Non-adherence to a treatment plan recommended by the therapist is a key cause of the increasing rate of chronic medical conditions globally. The therapist-patient therapeutic alliance is regarded as a successful intervention and a good predictor of treatment adherence. Similar to the human scenario, embodied conversational agents (ECAs) showed evidence of their ability to build an agent-patient therapeutic alliance, which motivates the effort to advance ECAs as a potential solution to improve treatment adherence and consequently the health outcome. Building therapeutic alliance implies the need for a positive environment where the ECA and the patient can share their knowledge and discuss their goals, preferences and tasks towards building a shared plan, which is commonly done using explanations. However, explainable agents commonly rely on their own knowledge and goals in providing explanations, rather than the beliefs, plans or goals of the user. It is not clear whether such explanations, in individual-specific contexts such as personal health assistance, are perceived by the user as relevant in decision-making towards their own behavior change. Therefore, in this research, we are developing a user-aware explainable ECA by embedding the cognitive agent architecture with a user model, explanation engine and modified planner to implement the concept of SharedPlans. The developed agent will be deployed and evaluated with real patients and the therapeutic alliance will be measured using standard measurements.

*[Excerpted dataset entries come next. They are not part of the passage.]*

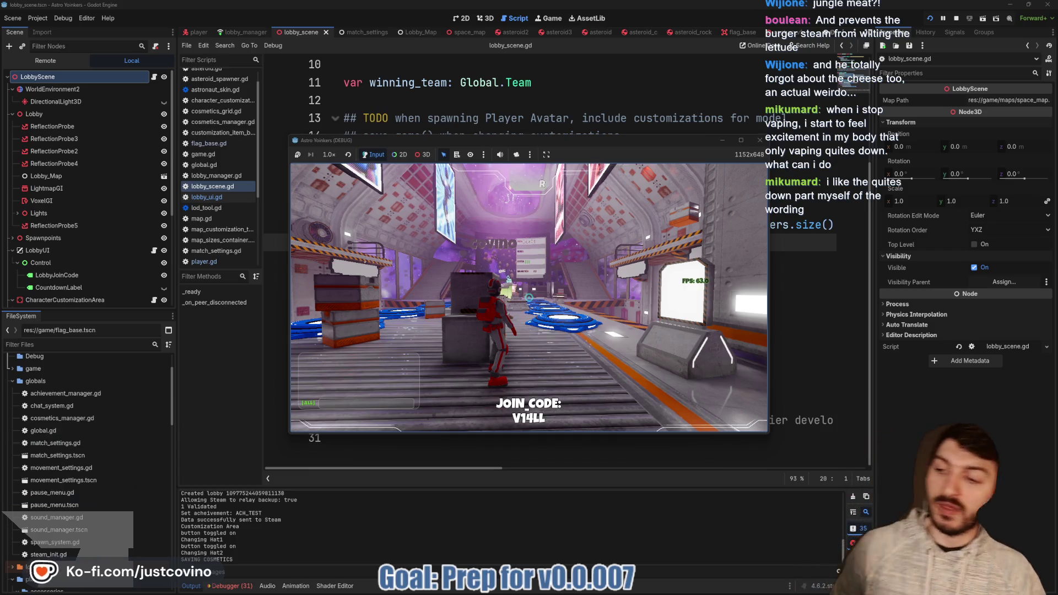
pyautogui.press('space')
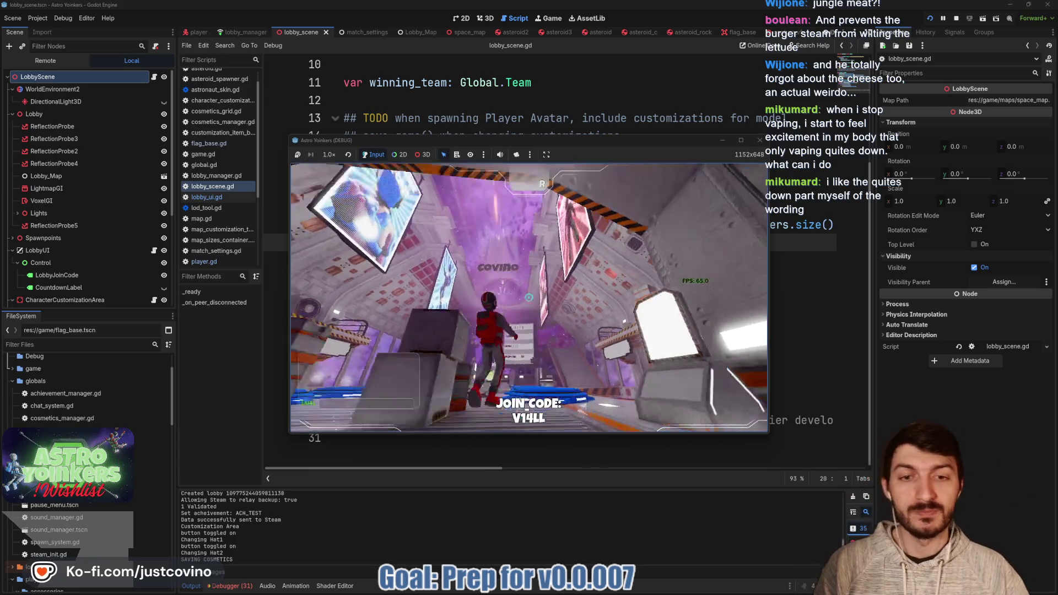
pyautogui.press('w')
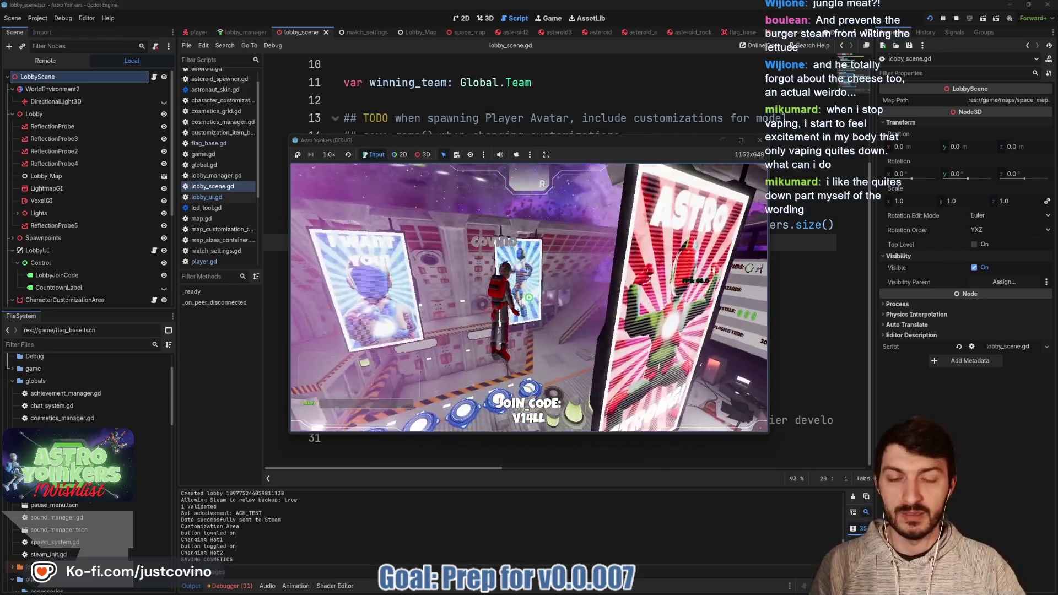
pyautogui.press('w')
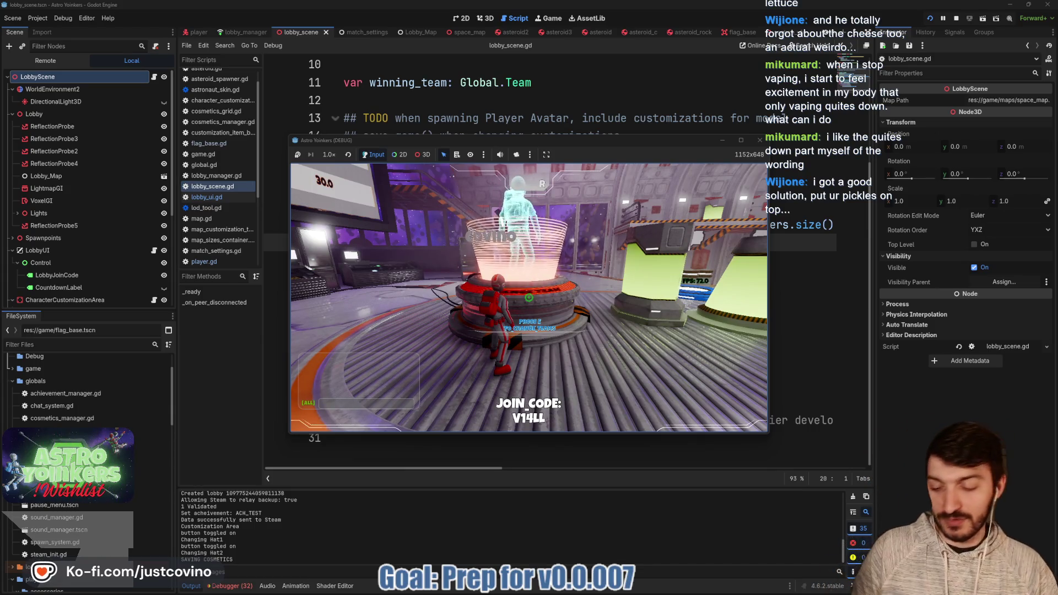
pyautogui.press('F8')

使用用户感知可解释的具身会话代理对治疗联盟进行建模以促进治疗依从性
不遵守治疗师推荐的治疗计划是全球慢性疾病发病率上升的一个关键原因。治疗师-患者治疗联盟被认为是一种成功的干预和治疗依从性的良好预测指标。与人类的情况类似,具体对话代理(eca)显示出它们建立代理-患者治疗联盟的能力,这促使人们努力推进eca,将其作为一种潜在的解决方案,以提高治疗依从性,从而改善健康结果。建立治疗联盟意味着需要一个积极的环境,ECA和患者可以分享他们的知识,讨论他们的目标、偏好和任务,以建立一个共同的计划,这通常是通过解释来完成的。然而,可解释的代理通常依靠自己的知识和目标来提供解释,而不是用户的信念、计划或目标。目前尚不清楚,在个人具体情况下,如个人保健援助,用户是否认为这种解释与他们自己的行为改变决策有关。因此,在本研究中,我们正在开发一个用户感知的可解释的ECA,通过嵌入带有用户模型、解释引擎和修改计划器的认知代理架构来实现SharedPlans的概念。开发的药物将在真实患者中进行部署和评估,治疗联盟将使用标准测量方法进行测量。
本文章由计算机程序翻译,如有差异,请以英文原文为准。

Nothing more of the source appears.